What is my gripe with “Sir,” you ask? Yes, it is perfectly serviceable for class 8 students to use it when addressing their English or even their Hindi teacher. Possibly it works for the maitre d’ at a fancy Euro restaurant since his snooty attitude does away with any illusion of who’s the master.

Any other time, there’s far too much of the servile tone of a colonial job applicant imbued into “Sir,” which 60-odd years of Babudom have only cemented further.

Spend an afternoon sitting in a bank manager’s office, on a manufacturing shop floor or in a police or income tax commissioner’s office and you are likely to encounter “Sir” enunciated in every imaginable accent. If you have been in a hospital, you can’t but help see the doctors get their share of “Sir,” many a times as “Dr.-Sir.” Even within the information technology industry — despite its global exposure and purported performance-based culture -– deference, at times even subservience, follows the “Sir.”

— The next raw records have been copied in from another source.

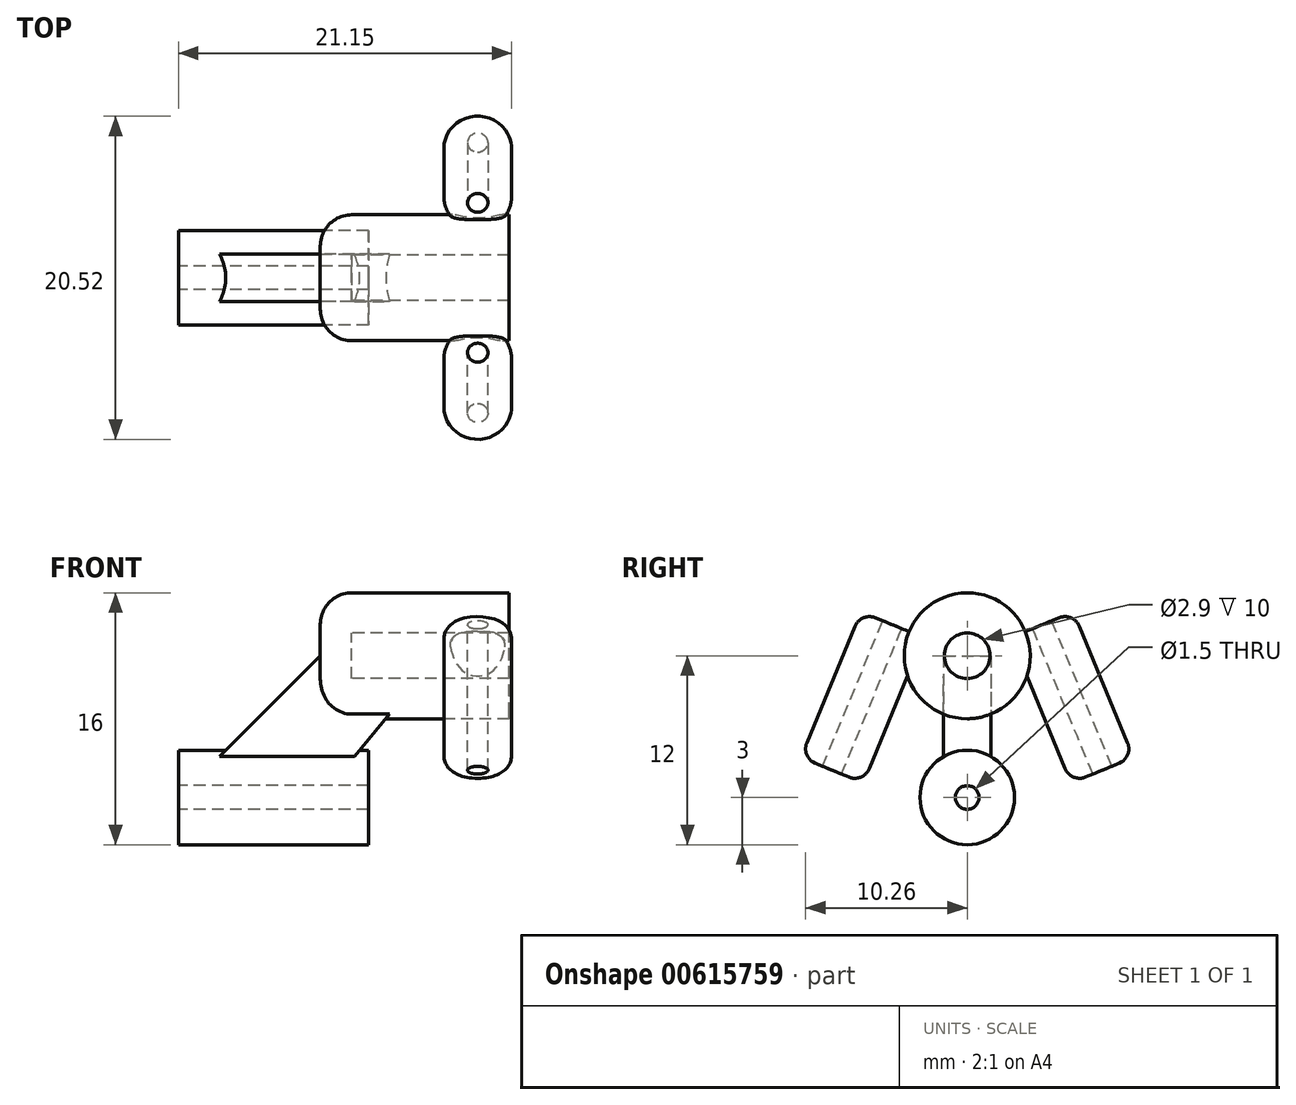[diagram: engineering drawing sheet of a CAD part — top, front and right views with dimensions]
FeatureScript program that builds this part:
annotation { "Feature Type Name" : "Feature", "Feature Type Description" : "" }
export const myFeature = defineFeature(function(context is Context, id is Id, definition is map)
    precondition{}
    {
        {
            var Q0;
            Q0=qCreatedBy(makeId("Right.planeOp"),FACE);
            var sketch = newSketch(context, id + "F0", { "sketchPlane" : qUnion([Q0])});
            skCircle(sketch, "E0", {"center": v(0, 0) * mm, "radius": 4 * mm});
            skSolve(sketch);
        }
        {
            var Q0;
            Q0 = qSketchRegion(id + "F0", true);
            extrude(context, id + "F1", {"entities" : qUnion([Q0]), "depth" : 2 * mm, "offsetDistance" : 25 * mm});
        }
        {
            var Q0;
            Q0=makeQuery(id+"F1.opExtrude","CAP_FACE",FACE,{"disambiguationData":[OSD([sQuery(id+"F0.wireOp",EDGE,"E0")])],"isStart":false});
            var sketch = newSketch(context, id + "F2", { "sketchPlane" : qUnion([Q0])});
            skCircle(sketch, "E1", {"center": v(0, 0) * mm, "radius": 1.45 * mm});
            skCircle(sketch, "E2.0", {"center": v(0, 0) * mm, "radius": 4 * mm});
            skSolve(sketch);
        }
        {
            var Q0;
            Q0 = qSketchRegion(id + "F2", true);
            extrude(context, id + "F3", {"entities" : qUnion([Q0]), "operationType" : NewBodyOperationType.ADD, "depth" : 10 * mm, "offsetDistance" : 25 * mm});
        }
        {
            var Q0;
            Q0=qCreatedBy(makeId("Front.planeOp"),FACE);
            var sketch = newSketch(context, id + "F4", { "sketchPlane" : qUnion([Q0])});
            skLineSegment(sketch, "E3", {"start": v(0, 0) * mm, "end": v(-9, -9) * mm});
            skLineSegment(sketch, "E4", {"start": v(-9, -9) * mm, "end": v(0, -9) * mm});
            skLineSegment(sketch, "E5", {"start": v(0, -9) * mm, "end": v(5, -3) * mm});
            skLineSegment(sketch, "E6", {"start": v(0, 0) * mm, "end": v(0, -3) * mm});
            skLineSegment(sketch, "E7", {"start": v(0, -3) * mm, "end": v(5, -3) * mm});
            skSolve(sketch);
        }
        {
            var Q0;
            Q0 = qSketchRegion(id + "F4", true);
            extrude(context, id + "F5", {"entities" : qUnion([Q0]), "operationType" : NewBodyOperationType.ADD, "endBound" : BoundingType.SYMMETRIC, "depth" : 3 * mm, "offsetDistance" : 25 * mm});
        }
        {
            var Q0;
            Q0=makeQuery(id+"F5.opExtrude","SWEPT_EDGE",EDGE,{"disambiguationData":[OSD([sQuery(id+"F4.wireOp",EDGE,"E3"),sQuery(id+"F4.wireOp",EDGE,"E4")])]});
            cPoint(context, id + "F6", {"entities" : qUnion([Q0]), "parameter" : 0.5});
        }
        {
            var Q0;
            Q0 = qCreatedBy(id + "F6" ,VERTEX);
            var Q1;
            Q1=qCreatedBy(makeId("Right.planeOp"),FACE);
            cPlane(context, id + "F7", {"entities" : qUnion([Q0, Q1]), "cplaneType" : CPlaneType.PLANE_POINT, "offset" : 25 * mm, "width" : 150 * mm, "height" : 150 * mm});
        }
        {
            var Q0;
            Q0=qCreatedBy(id+"F7.planeOp",FACE);
            var sketch = newSketch(context, id + "F8", { "sketchPlane" : qUnion([Q0])});
            skPoint(sketch, "E8.0", {"position": v(0, -9) * mm});
            skCircle(sketch, "E9", {"center": v(0, -9) * mm, "radius": 0.65 * mm, "construction": true});
            skCircle(sketch, "E10", {"center": v(0, -9) * mm, "radius": 3 * mm});
            skSolve(sketch);
        }
        {
            var Q0;
            Q0 = qSketchRegion(id + "F8", true);
            extrude(context, id + "F9", {"entities" : qUnion([Q0]), "operationType" : NewBodyOperationType.ADD, "depth" : 12.07 * mm, "offsetDistance" : 25 * mm});
        }
        {
            var Q0;
            Q0=makeQuery(id+"F9.opExtrude","CAP_FACE",FACE,{"disambiguationData":[OSD([sQuery(id+"F8.wireOp",EDGE,"E10")])],"isStart":true});
            var sketch = newSketch(context, id + "F10", { "sketchPlane" : qUnion([Q0])});
            skCircle(sketch, "E11", {"center": v(0, -9) * mm, "radius": 0.75 * mm});
            skSolve(sketch);
        }
        {
            var Q0;
            Q0 = qSketchRegion(id + "F10", true);
            extrude(context, id + "F11", {"entities" : qUnion([Q0]), "operationType" : NewBodyOperationType.REMOVE, "oppositeDirection" : true, "depth" : 25 * mm, "offsetDistance" : 25 * mm});
        }
        {
            var Q0;
            Q0=qCreatedBy(makeId("Top.planeOp"),FACE);
            var Q1;
            Q1=makeQuery(id+"F1.opExtrude","CAP_EDGE",EDGE,{"disambiguationData":[OSD([sQuery(id+"F0.wireOp",EDGE,"E0")])],"isStart":true});
            cPlane(context, id + "F12", {"entities" : qUnion([Q0, Q1]), "cplaneType" : CPlaneType.LINE_ANGLE, "offset" : 25 * mm, "angle" : 22.5 * degree, "oppositeDirection" : true, "width" : 150 * mm, "height" : 150 * mm});
        }
        {
            var Q0;
            Q0=makeQuery(id+"F1.opExtrude","CAP_EDGE",EDGE,{"disambiguationData":[OSD([sQuery(id+"F0.wireOp",EDGE,"E0")])],"isStart":true});
            fillet(context, id + "F13", {"entities" : qUnion([Q0]), "radius" : 2 * mm, "tangentPropagation" : true, "allowEdgeOverflow" : false});
        }
        {
            var Q0;
            Q0=qCreatedBy(id+"F12.planeOp",FACE);
            var sketch = newSketch(context, id + "F14", { "sketchPlane" : qUnion([Q0])});
            skCircle(sketch, "E12", {"center": v(10, 5.15) * mm, "radius": 0.65 * mm});
            skCircle(sketch, "E13", {"center": v(10, 5.15) * mm, "radius": 2.15 * mm});
            skLineSegment(sketch, "E14", {"start": v(7.98, 3) * mm, "end": v(10, 3) * mm, "construction": true});
            skSolve(sketch);
        }
        {
            var Q0;
            Q0 = qSketchRegion(id + "F14", true);
            extrude(context, id + "F15", {"entities" : qUnion([Q0]), "depth" : 10 * mm, "offsetDistance" : 25 * mm});
        }
        {
            var Q0;
            Q0=makeQuery(id+"F15.opExtrude","CAP_EDGE",EDGE,{"disambiguationData":[OSD([sQuery(id+"F14.wireOp",EDGE,"E13")])],"isStart":false});
            var Q1;
            Q1=makeQuery(id+"F15.opExtrude","CAP_EDGE",EDGE,{"disambiguationData":[OSD([sQuery(id+"F14.wireOp",EDGE,"E13")])],"isStart":true});
            fillet(context, id + "F16", {"entities" : qUnion([Q0, Q1]), "radius" : 1 * mm, "tangentPropagation" : true, "allowEdgeOverflow" : false});
        }
        {
            var Q0;
            Q0=makeQuery(id+"F15.opExtrude","SWEPT_BODY",BODY,{"disambiguationData":[OSD([sQuery(id+"F14.wireOp",EDGE,"E12"),sQuery(id+"F14.wireOp",EDGE,"E13")])]});
            var Q1;
            Q1=qCreatedBy(makeId("Front.planeOp"),FACE);
            mirror(context, id + "F17", {"operationType" : NewBodyOperationType.ADD, "entities" : qUnion([Q0]), "mirrorPlane" : qUnion([Q1])});
        }
    });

I am by no means advocating the use of first names alone. When my good friend, college buddy and now nearly-50 year old university professor tells my 12-year-old to call him by his first name, I will be the first one to admit that I am not at all comfortable. I’d rather my daughter call him Uncle Jaap. Yet when 25-year-old engineers address me as “Sir,” I squirm. While I choose to think that half the mails I get addressing me as “Sir” have merely misspelled my first name, I know I am fighting a losing battle.

I’d like to imagine that borrowing the good old Hindi suffix “ji” — or for those of you opposed to Hindi dominance, the Japanese suffix “san” — would do away with “Sir.” And create a work culture that’s respectful without having to be deferential or, worse yet, servile. If the central government ran a contest for a Hinglish term to replace “Sir,” I suspect it would find more support and takers than trying to come up with an international symbol for the rupee. And, for sure, it’s likely to do far greater good – for a whole lot more people – than a rupee symbol will.

This article first appeared in the Wall Street Journal online as To Sir Without Love.